*Try it:* Copy the lines of the data from the one containing "Add a lens line after" through the one containing "-0.017387, 0.184345, 0.459809]]", both included, and reproduce them verbatim.

*Input:*
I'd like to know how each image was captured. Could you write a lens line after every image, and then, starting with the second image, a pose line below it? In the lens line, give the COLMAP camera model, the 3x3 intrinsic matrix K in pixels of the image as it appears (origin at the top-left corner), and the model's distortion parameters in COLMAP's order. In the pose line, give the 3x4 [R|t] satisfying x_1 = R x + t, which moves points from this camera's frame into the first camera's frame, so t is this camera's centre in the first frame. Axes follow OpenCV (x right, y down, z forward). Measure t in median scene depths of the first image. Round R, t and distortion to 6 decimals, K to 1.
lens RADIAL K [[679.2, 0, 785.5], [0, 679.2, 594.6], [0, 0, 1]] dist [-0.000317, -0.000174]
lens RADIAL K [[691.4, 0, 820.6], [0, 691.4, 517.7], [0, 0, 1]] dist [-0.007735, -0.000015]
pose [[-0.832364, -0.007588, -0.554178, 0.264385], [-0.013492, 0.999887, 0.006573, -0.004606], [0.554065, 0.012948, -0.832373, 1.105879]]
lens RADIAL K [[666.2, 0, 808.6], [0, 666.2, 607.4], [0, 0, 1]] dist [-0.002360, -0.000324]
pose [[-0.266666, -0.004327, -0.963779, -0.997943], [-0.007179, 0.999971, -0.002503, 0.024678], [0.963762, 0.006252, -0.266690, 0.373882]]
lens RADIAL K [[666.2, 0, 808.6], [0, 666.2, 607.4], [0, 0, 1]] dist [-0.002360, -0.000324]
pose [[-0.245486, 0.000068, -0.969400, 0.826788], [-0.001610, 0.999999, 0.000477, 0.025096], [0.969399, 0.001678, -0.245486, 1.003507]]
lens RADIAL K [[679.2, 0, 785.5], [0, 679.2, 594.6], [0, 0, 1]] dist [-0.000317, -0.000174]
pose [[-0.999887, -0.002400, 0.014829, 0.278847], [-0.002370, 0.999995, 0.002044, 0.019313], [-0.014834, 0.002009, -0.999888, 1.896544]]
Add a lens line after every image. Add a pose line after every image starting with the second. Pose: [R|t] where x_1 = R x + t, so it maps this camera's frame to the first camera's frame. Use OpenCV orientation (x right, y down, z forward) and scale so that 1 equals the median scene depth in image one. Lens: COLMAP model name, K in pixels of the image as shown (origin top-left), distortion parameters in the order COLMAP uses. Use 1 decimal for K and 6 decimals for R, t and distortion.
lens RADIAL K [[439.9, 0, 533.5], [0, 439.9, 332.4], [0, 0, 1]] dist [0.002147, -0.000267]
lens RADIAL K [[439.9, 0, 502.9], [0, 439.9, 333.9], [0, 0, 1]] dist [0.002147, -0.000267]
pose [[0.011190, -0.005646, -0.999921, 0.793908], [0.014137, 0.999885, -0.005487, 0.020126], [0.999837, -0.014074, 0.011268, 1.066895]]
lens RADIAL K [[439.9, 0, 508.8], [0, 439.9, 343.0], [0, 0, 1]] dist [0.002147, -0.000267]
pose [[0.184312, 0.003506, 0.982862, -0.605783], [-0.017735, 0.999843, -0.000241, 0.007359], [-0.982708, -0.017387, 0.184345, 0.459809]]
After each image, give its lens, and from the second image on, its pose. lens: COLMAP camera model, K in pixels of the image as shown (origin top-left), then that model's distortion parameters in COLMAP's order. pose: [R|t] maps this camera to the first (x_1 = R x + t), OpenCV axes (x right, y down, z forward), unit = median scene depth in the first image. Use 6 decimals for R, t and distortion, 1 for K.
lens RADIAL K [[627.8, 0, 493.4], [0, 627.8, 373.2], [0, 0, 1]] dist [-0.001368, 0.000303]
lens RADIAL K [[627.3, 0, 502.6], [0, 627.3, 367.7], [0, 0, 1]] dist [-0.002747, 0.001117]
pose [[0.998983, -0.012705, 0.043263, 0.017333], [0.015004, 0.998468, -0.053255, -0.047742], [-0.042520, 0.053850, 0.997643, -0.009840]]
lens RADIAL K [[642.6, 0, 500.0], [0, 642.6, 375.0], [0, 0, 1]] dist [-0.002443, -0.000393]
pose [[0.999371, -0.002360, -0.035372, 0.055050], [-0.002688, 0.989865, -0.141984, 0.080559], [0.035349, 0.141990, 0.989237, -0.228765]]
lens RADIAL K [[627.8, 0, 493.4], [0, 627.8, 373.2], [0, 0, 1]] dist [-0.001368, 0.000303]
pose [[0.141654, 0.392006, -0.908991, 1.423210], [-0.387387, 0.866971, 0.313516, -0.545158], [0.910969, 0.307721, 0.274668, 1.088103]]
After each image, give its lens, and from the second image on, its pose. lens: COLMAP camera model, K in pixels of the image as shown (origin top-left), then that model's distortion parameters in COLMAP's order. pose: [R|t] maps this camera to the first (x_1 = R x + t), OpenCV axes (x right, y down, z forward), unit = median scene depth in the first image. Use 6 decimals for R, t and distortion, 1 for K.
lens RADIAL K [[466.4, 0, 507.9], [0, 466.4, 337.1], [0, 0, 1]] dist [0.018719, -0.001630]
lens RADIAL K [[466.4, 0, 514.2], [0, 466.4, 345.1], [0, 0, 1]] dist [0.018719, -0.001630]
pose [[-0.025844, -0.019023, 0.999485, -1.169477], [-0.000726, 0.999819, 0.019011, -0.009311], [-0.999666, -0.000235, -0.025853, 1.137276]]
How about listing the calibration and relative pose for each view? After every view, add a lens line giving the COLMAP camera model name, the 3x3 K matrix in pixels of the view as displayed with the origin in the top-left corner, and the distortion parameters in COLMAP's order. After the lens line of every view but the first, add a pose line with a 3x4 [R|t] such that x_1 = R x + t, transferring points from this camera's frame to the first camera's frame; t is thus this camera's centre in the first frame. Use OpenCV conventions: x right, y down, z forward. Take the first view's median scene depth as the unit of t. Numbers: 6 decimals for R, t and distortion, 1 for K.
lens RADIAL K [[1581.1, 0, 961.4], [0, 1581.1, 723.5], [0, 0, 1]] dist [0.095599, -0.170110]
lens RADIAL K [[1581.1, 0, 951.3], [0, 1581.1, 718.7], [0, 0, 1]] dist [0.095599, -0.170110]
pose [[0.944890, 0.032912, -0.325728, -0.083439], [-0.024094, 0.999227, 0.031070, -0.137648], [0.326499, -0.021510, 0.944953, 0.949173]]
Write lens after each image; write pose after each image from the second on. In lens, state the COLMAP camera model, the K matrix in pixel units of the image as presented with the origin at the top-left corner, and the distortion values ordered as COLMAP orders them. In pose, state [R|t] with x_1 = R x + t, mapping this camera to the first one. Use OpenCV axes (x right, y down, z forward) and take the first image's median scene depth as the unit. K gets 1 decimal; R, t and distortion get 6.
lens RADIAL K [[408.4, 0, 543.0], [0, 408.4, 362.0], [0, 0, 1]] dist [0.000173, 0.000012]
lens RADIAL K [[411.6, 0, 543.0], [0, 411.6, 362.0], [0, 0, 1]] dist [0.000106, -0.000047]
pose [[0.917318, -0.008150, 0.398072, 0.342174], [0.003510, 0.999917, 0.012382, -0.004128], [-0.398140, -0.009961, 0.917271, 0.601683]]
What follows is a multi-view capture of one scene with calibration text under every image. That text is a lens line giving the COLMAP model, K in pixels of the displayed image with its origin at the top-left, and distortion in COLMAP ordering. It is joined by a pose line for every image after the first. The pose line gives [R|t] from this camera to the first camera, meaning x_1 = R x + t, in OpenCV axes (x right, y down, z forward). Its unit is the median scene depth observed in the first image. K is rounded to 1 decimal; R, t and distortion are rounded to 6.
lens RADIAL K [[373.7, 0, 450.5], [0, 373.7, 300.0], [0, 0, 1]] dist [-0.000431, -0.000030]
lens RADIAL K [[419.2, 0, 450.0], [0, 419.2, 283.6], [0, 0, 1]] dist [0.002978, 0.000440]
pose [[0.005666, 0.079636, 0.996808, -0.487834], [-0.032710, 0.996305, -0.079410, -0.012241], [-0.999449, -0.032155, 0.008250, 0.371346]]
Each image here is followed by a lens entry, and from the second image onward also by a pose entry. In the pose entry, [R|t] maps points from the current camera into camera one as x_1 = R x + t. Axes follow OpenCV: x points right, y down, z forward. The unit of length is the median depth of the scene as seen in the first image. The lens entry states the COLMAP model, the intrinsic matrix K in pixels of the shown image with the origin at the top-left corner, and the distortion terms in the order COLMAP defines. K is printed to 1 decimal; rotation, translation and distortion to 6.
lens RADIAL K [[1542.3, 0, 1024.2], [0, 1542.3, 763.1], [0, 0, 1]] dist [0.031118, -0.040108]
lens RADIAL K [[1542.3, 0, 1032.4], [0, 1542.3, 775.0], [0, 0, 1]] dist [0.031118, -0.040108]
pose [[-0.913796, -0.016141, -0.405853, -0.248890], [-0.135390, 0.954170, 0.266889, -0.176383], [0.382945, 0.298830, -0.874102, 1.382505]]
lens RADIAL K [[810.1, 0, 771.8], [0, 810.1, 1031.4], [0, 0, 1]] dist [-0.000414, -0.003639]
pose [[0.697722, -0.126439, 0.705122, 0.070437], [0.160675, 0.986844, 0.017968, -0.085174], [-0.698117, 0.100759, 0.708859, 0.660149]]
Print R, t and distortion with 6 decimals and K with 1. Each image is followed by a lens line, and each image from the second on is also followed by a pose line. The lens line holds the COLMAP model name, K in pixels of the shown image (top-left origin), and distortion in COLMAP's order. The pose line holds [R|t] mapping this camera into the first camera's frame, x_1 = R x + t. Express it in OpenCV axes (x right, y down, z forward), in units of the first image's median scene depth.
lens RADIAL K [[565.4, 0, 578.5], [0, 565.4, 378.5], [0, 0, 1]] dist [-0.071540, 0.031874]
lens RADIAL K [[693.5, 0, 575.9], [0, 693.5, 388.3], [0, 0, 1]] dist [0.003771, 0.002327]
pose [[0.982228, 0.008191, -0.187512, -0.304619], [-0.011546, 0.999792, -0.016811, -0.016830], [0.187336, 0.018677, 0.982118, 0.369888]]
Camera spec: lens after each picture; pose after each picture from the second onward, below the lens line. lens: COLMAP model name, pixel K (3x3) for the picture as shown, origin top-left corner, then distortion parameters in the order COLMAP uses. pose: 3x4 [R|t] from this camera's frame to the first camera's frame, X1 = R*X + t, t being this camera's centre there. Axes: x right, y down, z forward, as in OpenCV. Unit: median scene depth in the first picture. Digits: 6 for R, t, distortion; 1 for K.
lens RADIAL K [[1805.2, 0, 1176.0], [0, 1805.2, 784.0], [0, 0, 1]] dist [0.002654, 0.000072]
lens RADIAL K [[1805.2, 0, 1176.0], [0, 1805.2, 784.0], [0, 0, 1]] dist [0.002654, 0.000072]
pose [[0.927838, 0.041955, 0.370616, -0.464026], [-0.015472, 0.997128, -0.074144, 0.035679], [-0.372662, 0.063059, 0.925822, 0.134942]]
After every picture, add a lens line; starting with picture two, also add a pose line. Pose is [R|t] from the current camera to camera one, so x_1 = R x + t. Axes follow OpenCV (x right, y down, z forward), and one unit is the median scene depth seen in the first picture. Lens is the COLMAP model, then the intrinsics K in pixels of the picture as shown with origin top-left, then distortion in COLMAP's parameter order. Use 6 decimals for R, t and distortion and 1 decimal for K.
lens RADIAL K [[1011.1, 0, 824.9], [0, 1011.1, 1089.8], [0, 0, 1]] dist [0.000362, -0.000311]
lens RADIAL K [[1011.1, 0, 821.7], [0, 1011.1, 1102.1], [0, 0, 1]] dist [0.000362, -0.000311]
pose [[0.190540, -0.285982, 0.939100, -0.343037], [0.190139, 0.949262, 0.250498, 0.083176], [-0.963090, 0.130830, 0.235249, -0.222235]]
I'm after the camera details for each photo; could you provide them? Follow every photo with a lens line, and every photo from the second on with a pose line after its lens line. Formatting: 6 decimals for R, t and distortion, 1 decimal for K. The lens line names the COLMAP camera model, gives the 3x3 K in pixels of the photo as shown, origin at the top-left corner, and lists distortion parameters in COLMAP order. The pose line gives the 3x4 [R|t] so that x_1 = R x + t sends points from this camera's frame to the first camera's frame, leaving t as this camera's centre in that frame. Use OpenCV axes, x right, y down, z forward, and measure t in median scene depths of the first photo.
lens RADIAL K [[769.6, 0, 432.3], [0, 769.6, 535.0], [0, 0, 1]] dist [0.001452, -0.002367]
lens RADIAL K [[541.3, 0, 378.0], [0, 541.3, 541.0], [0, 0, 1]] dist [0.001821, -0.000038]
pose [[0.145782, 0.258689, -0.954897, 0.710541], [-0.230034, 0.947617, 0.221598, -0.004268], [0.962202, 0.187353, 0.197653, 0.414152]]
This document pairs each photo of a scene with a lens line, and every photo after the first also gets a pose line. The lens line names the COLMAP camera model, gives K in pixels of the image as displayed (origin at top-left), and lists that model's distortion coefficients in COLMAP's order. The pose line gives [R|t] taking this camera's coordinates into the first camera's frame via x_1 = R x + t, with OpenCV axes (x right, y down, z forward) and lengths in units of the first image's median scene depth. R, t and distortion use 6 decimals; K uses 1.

*Expected answer:*
Add a lens line after every image. Add a pose line after every image starting with the second. Pose: [R|t] where x_1 = R x + t, so it maps this camera's frame to the first camera's frame. Use OpenCV orientation (x right, y down, z forward) and scale so that 1 equals the median scene depth in image one. Lens: COLMAP model name, K in pixels of the image as shown (origin top-left), distortion parameters in the order COLMAP uses. Use 1 decimal for K and 6 decimals for R, t and distortion.
lens RADIAL K [[439.9, 0, 533.5], [0, 439.9, 332.4], [0, 0, 1]] dist [0.002147, -0.000267]
lens RADIAL K [[439.9, 0, 502.9], [0, 439.9, 333.9], [0, 0, 1]] dist [0.002147, -0.000267]
pose [[0.011190, -0.005646, -0.999921, 0.793908], [0.014137, 0.999885, -0.005487, 0.020126], [0.999837, -0.014074, 0.011268, 1.066895]]
lens RADIAL K [[439.9, 0, 508.8], [0, 439.9, 343.0], [0, 0, 1]] dist [0.002147, -0.000267]
pose [[0.184312, 0.003506, 0.982862, -0.605783], [-0.017735, 0.999843, -0.000241, 0.007359], [-0.982708, -0.017387, 0.184345, 0.459809]]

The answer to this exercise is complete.